1h 45m | Romance | UK
7.8IMDb
8.5DouBan

Frankie (Jack McElle) moves to Scotland with his mother Liz (Emily Mortimer) and grandmother. At the age of nine, he is a deaf child, smart and sensible, and full of expectations for his father. He often wrote to the crew's father and hung the nautical charts of his father's ship. But he didn't know that everything was his mother's white lie, which made up everything about his father. in fact, they moved everywhere just to get rid of their father's cruel domestic violence. And every "reply from the father" was written by Liz in order not to make the son sad. Frankie learned that his father's ship was about to dock and wanted to see his father. Liz did not expect that such a ship really existed and could not bear to tell her son the whole truth, so she had to find a strange man (Gerald Butler) to pretend to be her father with the help of a friend. The lovely Frankie liked him very much. The three of them got along well, and just as the "husband" was about to leave, Liz told him that Frankie's deafness was due to the violence of his real husband. And they also seem to have a seemingly non-existent relationship. Liz refused her dying husband David's request to see his son, and soon she told Frankie that his father had passed away. Liz got it again.

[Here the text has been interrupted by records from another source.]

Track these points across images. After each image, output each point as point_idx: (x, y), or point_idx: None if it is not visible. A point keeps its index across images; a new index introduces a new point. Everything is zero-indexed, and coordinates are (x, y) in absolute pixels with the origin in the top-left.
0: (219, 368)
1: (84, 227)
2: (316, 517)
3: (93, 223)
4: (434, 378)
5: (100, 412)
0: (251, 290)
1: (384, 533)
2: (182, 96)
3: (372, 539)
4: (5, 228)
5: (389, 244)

Frankie (Jack McElle) moves to Scotland with his mother Liz (Emily Mortimer) and grandmother. At the age of nine, he is a deaf child, smart and sensible, and full of expectations for his father. He often wrote to the crew's father and hung the nautical charts of his father's ship. But he didn't know that everything was his mother's white lie, which made up everything about his father. in fact, they moved everywhere just to get rid of their father's cruel domestic violence. And every "reply from the father" was written by Liz in order not to make the son sad. Frankie learned that his father's ship was about to dock and wanted to see his father. Liz did not expect that such a ship really existed and could not bear to tell her son the whole truth, so she had to find a strange man (Gerald Butler) to pretend to be her father with the help of a friend. The lovely Frankie liked him very much. The three of them got along well, and just as the "husband" was about to leave, Liz told him that Frankie's deafness was due to the violence of his real husband. And they also seem to have a seemingly non-existent relationship. Liz refused her dying husband David's request to see his son, and soon she told Frankie that his father had passed away. Liz got it again.